The Spokane County Redistricting Commission is modeled after the WA State Commission. The details are specified in the Revised Code of Washington (RCW) by law passed by the WA State legislature in 2018 (which subsequently withstood a legal challenge in the WA State supreme court). RCW 36.32.053 details the qualifications to serve as a county redistricting commissioner and RCW 36.32.054 specifies the function of the commission. One key difference between the State and County commissions: If the County Redistricting Commission deadlocks 2 to 2 the decision falls (or rises, I suppose) to the WA State Redistricting Commission, NOT to the State supreme court. The members of the Spokane County Redistricting Commission have been chosen, but the choosing received little media attention. Democrats have chosen Spokane attorney and community advocate Natasha Hill, and Brian McClatchey, Director of Policy and Government Relations for the Spokane City Council. The Senate Republican appointee is Robin Ball and the Republican House of Representatives appointee is James McDevitt. Mr. McDevitt is a former U.S. Attorney for Eastern Washington (2000s). Earlier, he spent two and half years on Slade Gorton’s staff (late 1970s) when Gorton was Washington State Attorney General. After his retirement as U.S. Attorney in 2010, McDevitt interrupted his retirement with a four month stint as interim chief of the Spokane Police. Robin Ball is the owner and active manager of Sharp Shooting Indoor Range and Gun Shop on North Freya just north of Trent. Ms. Ball a business woman, a former chairwoman of the Spokane County Republican Party, and an ardent promoter of the Second Amendment. It is hard to think of a more partisan local Republican than Ms. Ball. As of this writing the four appointees have yet to appoint their fifth (nonvoting) member and chair person.

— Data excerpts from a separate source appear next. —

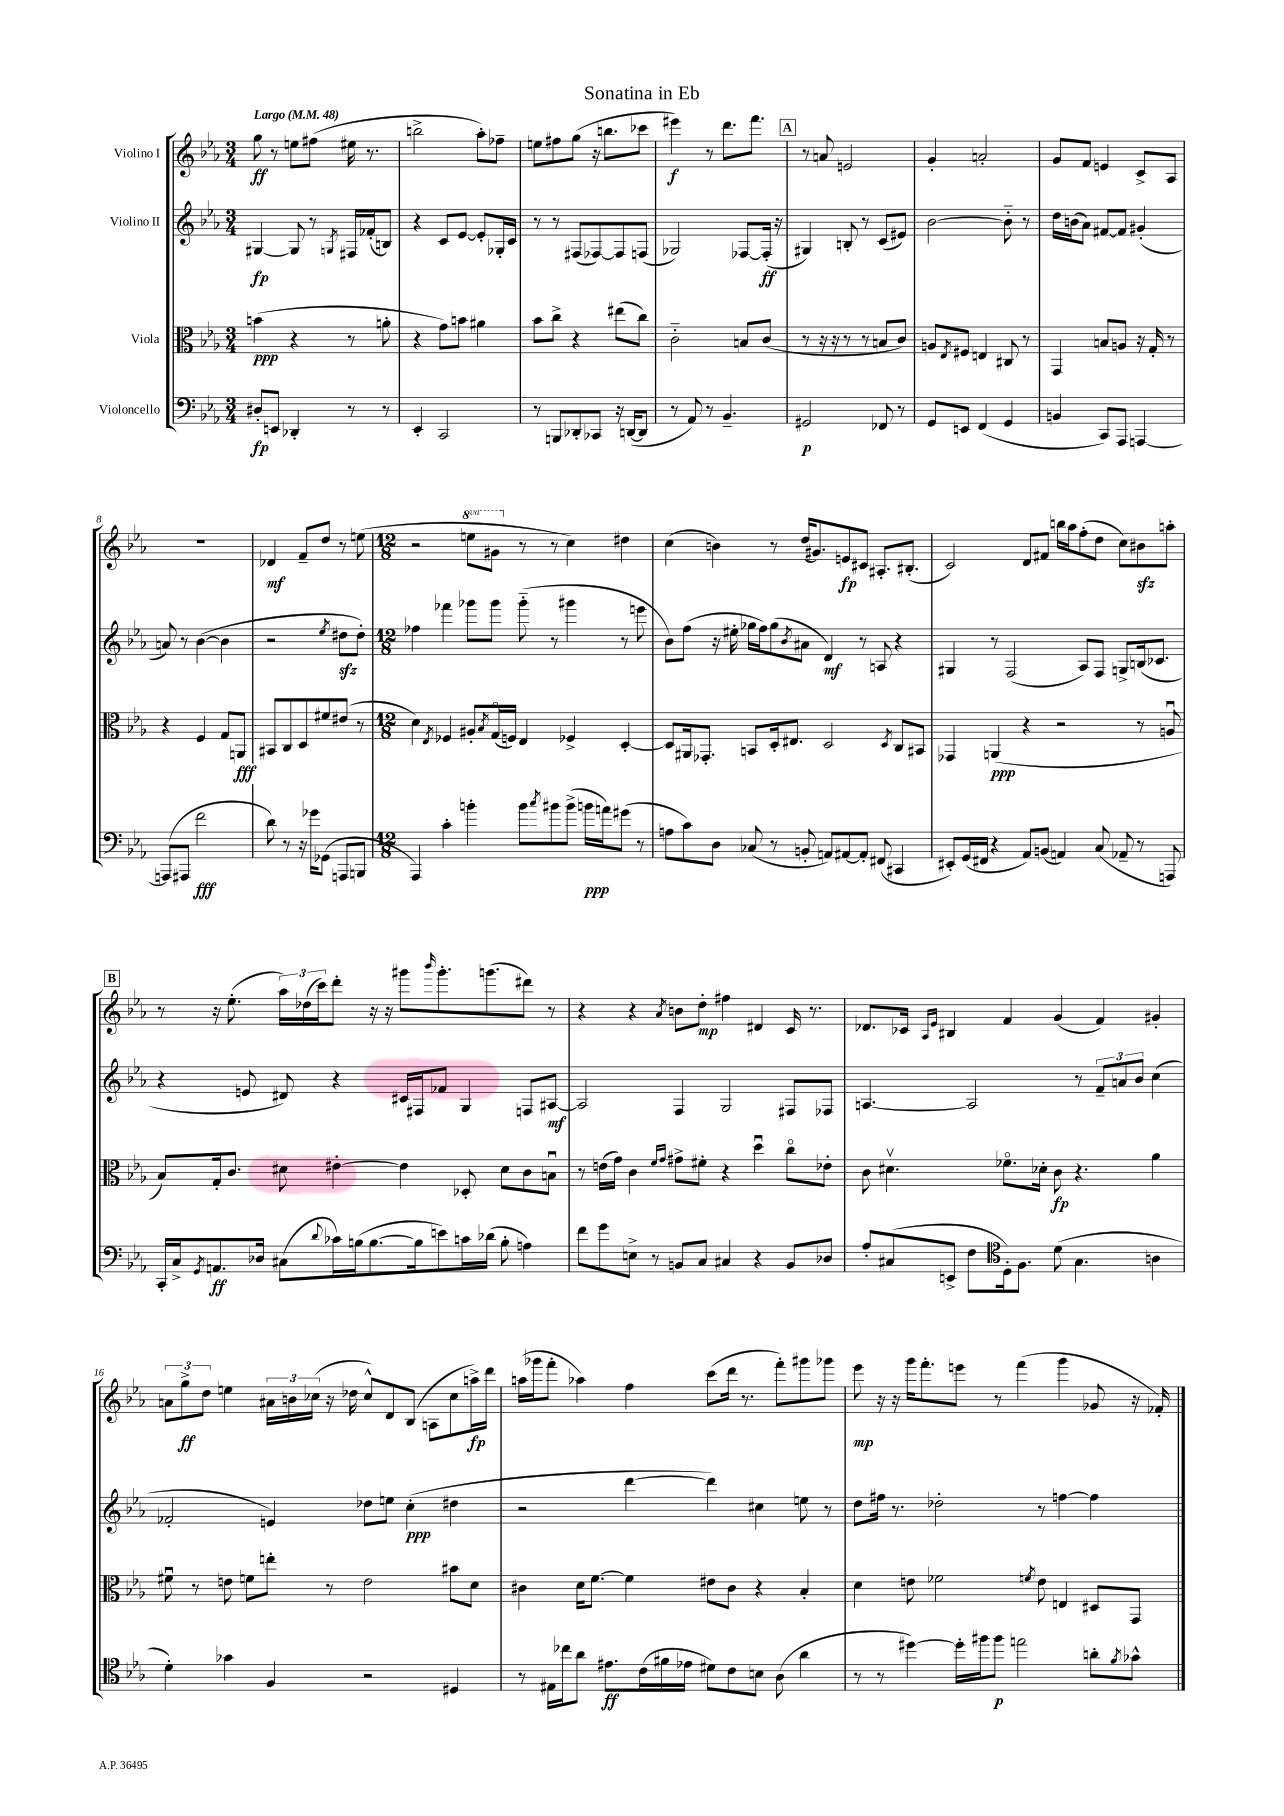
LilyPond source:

\header { title = "Sonatina in Eb" }
<<
\new StaffGroup <<
\new Staff = "s0" \with { instrumentName = "Violino I" } {
    \clef treble \key ees \major \numericTimeSignature \time 3/4 \set Staff.ottavationMarkups = #ottavation-simple-ordinals \tempo "Largo" 4 = 48
    g''8\ff r8 e''8 fis''8( eis''16 r8. |
    b''2-> aes''8-.) fes''8-- |
    e''8 fis''8 g''8( r16 b''8. ces'''8 |
    eis'''4\f) r8 d'''8. f'''8. |
    \mark \markup { \box "A" } r8 a'8 e'2 |
    g'4-. a'2-. |
    g'8 f'8 e'4 c'8-> aes8 |
    R2. |
    des'4\mf f'8-- d''8 r8 e''8( |
    \numericTimeSignature \time 12/8 r2 \ottava #1 e'''8 gis''8 \ottava #0 r8 r8 c''4) dis''4 |
    c''4( b'4) r8 d''16( gis'8.) e'8\fp cis'8 ais8.-. bis8.-.( |
    c'2) d'8 fis'8 b''16 aes''16 f''8-.( d''8 c''8) bis'8\sfz a''8-. |
    \mark \markup { \box "B" } r8 r16 ees''8.-.( \tuplet 3/2 { aes''16) des''16( c'''16) } d'''8-. r16 r16 gis'''8 \grace { bes'''16 } gis'''8.-. g'''8.( dis'''8) r8 |
    r4 r4 \acciaccatura { aes'8 } b'8 d''8-.\mp fis''4 dis'4 c'16 r8. |
    des'8. ces'16 \grace { aes16 ees'16 } bis4 f'4 g'4( f'4) gis'4-. |
    \tuplet 3/2 { a'8 g''8->\ff d''8 } e''4 \tuplet 3/2 { ais'16 b'16 ces''16( } r16 des''16 ces''8-^) d'8 bes8( a8 ces''8 a''16->\fp) d'''16 |
    a''16( ges'''16 f'''8-. aes''4) f''4 c'''8( d'''16 r8. f'''8-.) gis'''8 ges'''8 |
    ees'''8\mp r16 r16 g'''16 f'''8.-. e'''8 r8 f'''4( g'''4 ges'8 r16 fes'16-.) \bar "|." |
}
\new Staff = "s1" \with { instrumentName = "Violino II" } {
    \clef treble \key ees \major \numericTimeSignature \time 3/4
    gis4~\fp gis8 r8 \acciaccatura { g8 } fis16 fes'16-.( b8) |
    r4 c'8 ees'8~ ees'8-. ges16-. c'16 |
    r8 r8 fis8( fes8~) fes8 f8( |
    ges2) fes8~ fes16-.\ff( r16 |
    \mark \markup { \box "A" } gis4) b8-. r8 c'8( eis'8) |
    bes'2~ bes'8-_ r8 |
    d''16 b'16( aes'8) fis'8~ fis'8 gis'4-.( |
    a'8) r8 bes'4~( bes'4 |
    r2 \acciaccatura { ees''8 } dis''8\sfz dis''8-.) |
    \numericTimeSignature \time 12/8 fes''4 fes'''4 ges'''8 ges'''8 ges'''8-_( r8 gis'''4 r8 e'''8 |
    bes'8) f''8( r16 eis''16-. ges''16 f''16) ges''8( \acciaccatura { bes'8 } ais'8 d'4\mf) r8 a8 r4 |
    gis4 r8 f2( aes8) f8 g8-> b16( ces'8. |
    \mark \markup { \box "B" } r4 e'8 dis'8) r4 cis'16 fis16 fes'8 g4 f8 ais8~\mf |
    ais2 f4 g2 fis8 fes8 |
    a4.~ a2 r8 \tuplet 3/2 { f'8-- a'8 bes'8 } c''4( |
    fes'2-. e'4) des''8 e''8 c''4-.\ppp( dis''4 |
    r2 d'''4~ d'''4) cis''4 e''8 r8 |
    d''8 fis''16 r8. des''2-. r8 f''4~ f''4 \bar "|." |
}
\new Staff = "s2" \with { instrumentName = "Viola" } {
    \clef alto \key ees \major \numericTimeSignature \time 3/4
    b'4\ppp( r4 r8 a'8-. |
    r4 g'8) b'8 ais'4 |
    bes'8 c''8-> r4 eis''8( c''8) |
    c'2-_ b8 c'8( |
    \mark \markup { \box "A" } r8 r16 r16 r8 r8 b8 c'8) |
    a8 \acciaccatura { ees8 } fis8 e4 cis8 r8 |
    g,4 b8 a8 r16 g16-. r8 |
    r4 f4 g8 a,8\fff |
    bis,8 c8 d8 fis'8 eis'8( r8 |
    \numericTimeSignature \time 12/8 d'4) \acciaccatura { ees8 } fes4 ais8-. \acciaccatura { bes8 } g16\flageolet( f16) ees4 fes4-> d4~-. |
    d8 ais,16 ges,8.-. b,8 d16-. eis8. d2 \acciaccatura { d8 } c8 bis,8 |
    ges,4 a,4\ppp( r4 r2 r8 a8\downbow |
    \mark \markup { \box "B" } bes8) g16-. c'8. dis'8 eis'4~-. eis'4 des8-. dis'8 c'8 b8\downbow |
    r8 e'16( g'16) c'4 \grace { f'16 g'16 } gis'8-> fis'8-. r4 d''4\downbow c''8\flageolet ees'8-. |
    c'8 dis'4.\upbow fes'8.\flageolet des'16-. c'8\fp r4. aes'4 |
    fis'8\downbow r8 e'8 f'8 e''8-. r8 e'2 bis'8 d'8 |
    cis'4 d'16 f'8.~ f'4 eis'8 cis'8 r4 bes4-. |
    d'4 e'8 fes'2 \acciaccatura { f'8 } e'8 e4 dis8 g,8 \bar "|." |
}
\new Staff = "s3" \with { instrumentName = "Violoncello" } {
    \clef bass \key ees \major \numericTimeSignature \time 3/4
    dis8-.\fp e,8 des,4-. r8 r8 |
    ees,4-. c,2 |
    r8 b,,8 des,8-. ces,8 r16 d,16~( d,8 |
    r8 aes,8) r8 bes,4.-- |
    \mark \markup { \box "A" } gis,2\p fes,8 r8 |
    g,8 e,8 f,4( g,4 |
    b,4 c,8) aes,,8 a,,4~ |
    a,,8( ais,,8 f'2\fff |
    d'8) r8 r16 ges'16 ges,8( a,,8 b,,8 |
    \numericTimeSignature \time 12/8 aes,,4) c'4-. b'4-. b'8 \acciaccatura { c''8 } bis'8 bis'8->( b'16\ppp a'16) gis'8( r8 |
    a8 c'8) d8 ces8( r8 b,8-. a,8) ais,8~ ais,8-. fis,8( cis,4 |
    eis,8-.) g,16( fis,16 r4 aes,8) b,8( a,4) c8( aes,8-- r8 a,,8) |
    \mark \markup { \box "B" } c,16-. c16-> \acciaccatura { g,8 } a,8.\ff des16 cis8( \appoggiatura { d'8 } ces'16) b16( b8.~ b16 e'8) c'16 des'16( b8-. a4) |
    f'8 g'8 e8-> r8 b,8 c8 cis4 r4 b,8 des8 |
    aes8-. cis8( e,8-> f8 d16-.) f8. d'8( g4. a4 |
    \clef tenor d'4-.) ges'4 f4 r2 dis4 |
    r8 eis16 ces''16 aes'8 eis'8.\ff c'16( fis'16 ees'16 dis'8) c'8 b8 aes8( aes'4 |
    r8 r8 dis''4~) dis''16-. fis''16 fis''8\p e''2 a'8-. \acciaccatura { f'8 } ges'8-^ \bar "|." |
}
>>
>>
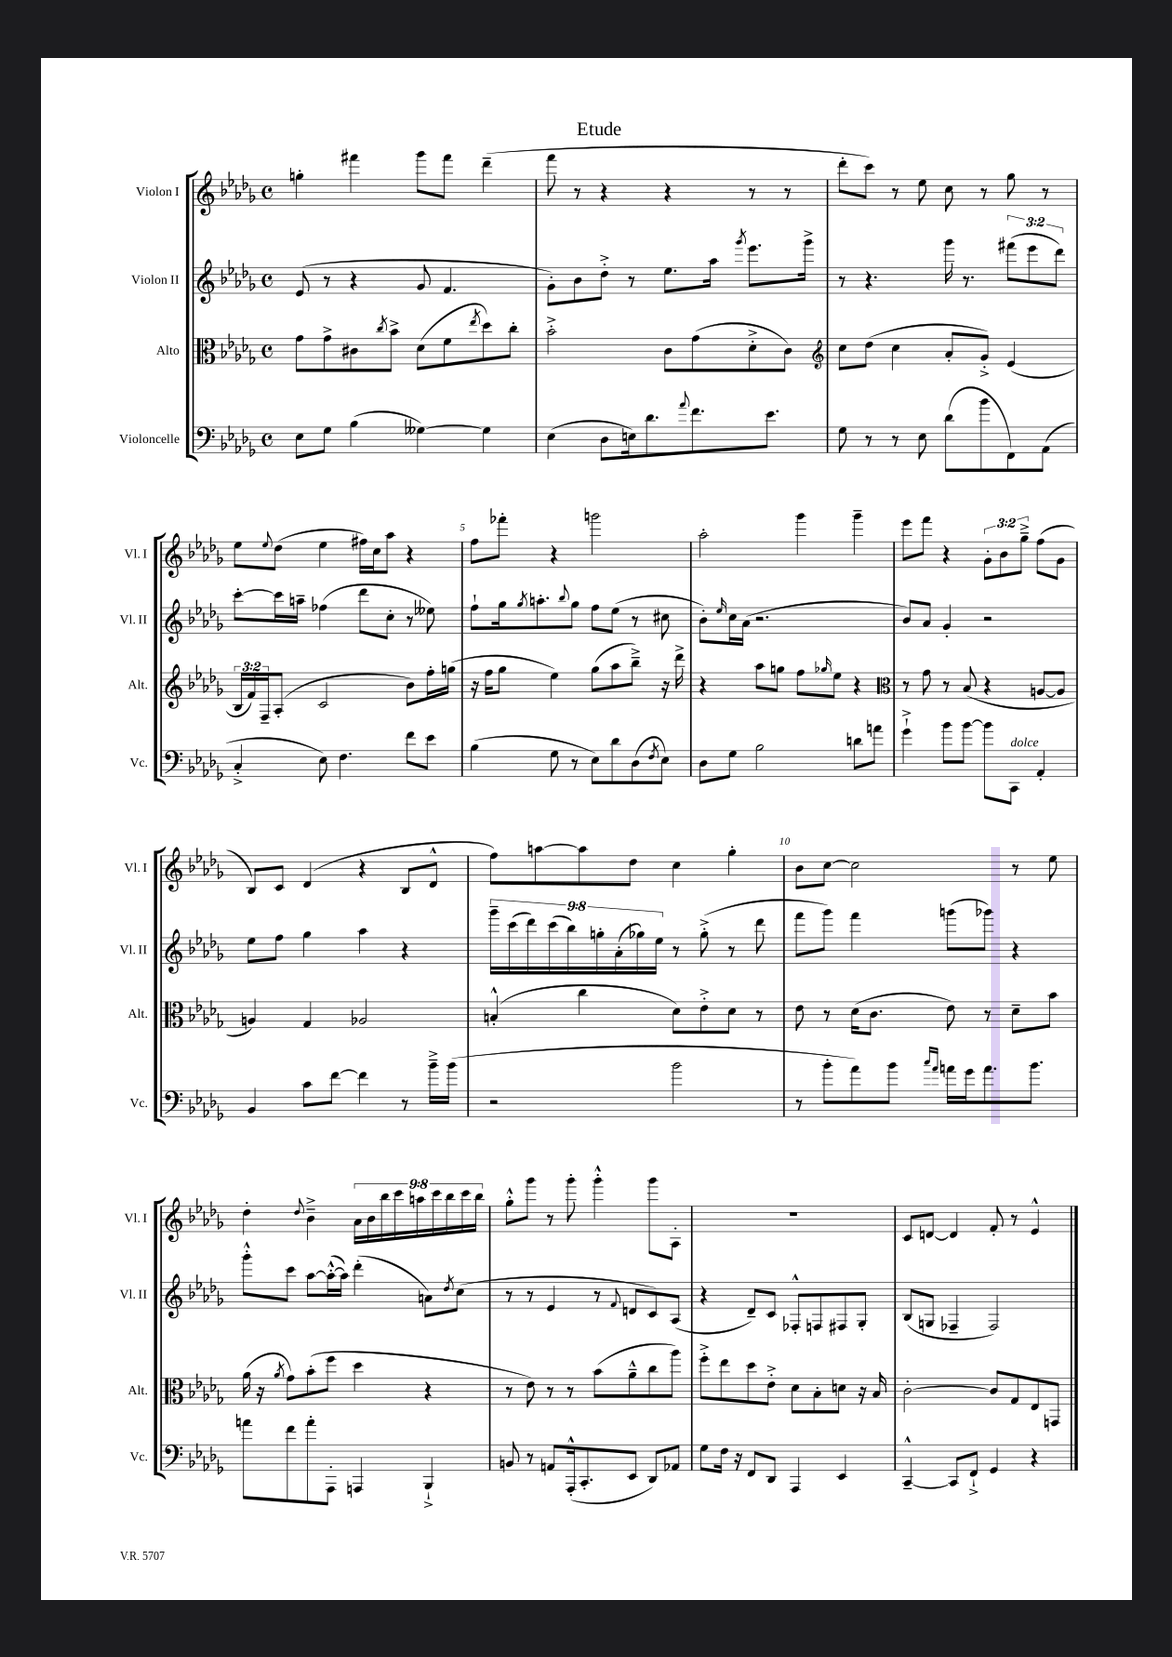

In the coming weeks and months, especially as the data from the 2020 census becomes available, these two redistricting commissions will gear up. They need input and observation. For residents of Spokane County the county redistricting commission may bear the most watching as it is charged with the total re-drawing of county voting districts that will affect the governance of the County for years to come. Stay tuned.

Keep to the high ground,
Jerry

P.S. For background on the proposal and passage of the state law mandating five district-based county commissioners for non-charter Washington counties with a population over 400,000 I recommend Daniel Walters’ December 10, 2020, article in the Inlander entitled “State Rep. Marcus Riccelli keeps remaking Spokane County’s governing bodies — and raising the ire of Commissioner Al French.” 

P.P.S. Redistricting of municipalities, school districts, and fire districts in the State of Washington is not covered under either of the commissions discussed above. Redistricting of these entities proceeds under another set of rules, probably within guardrails set by the the Revised Code of Washington.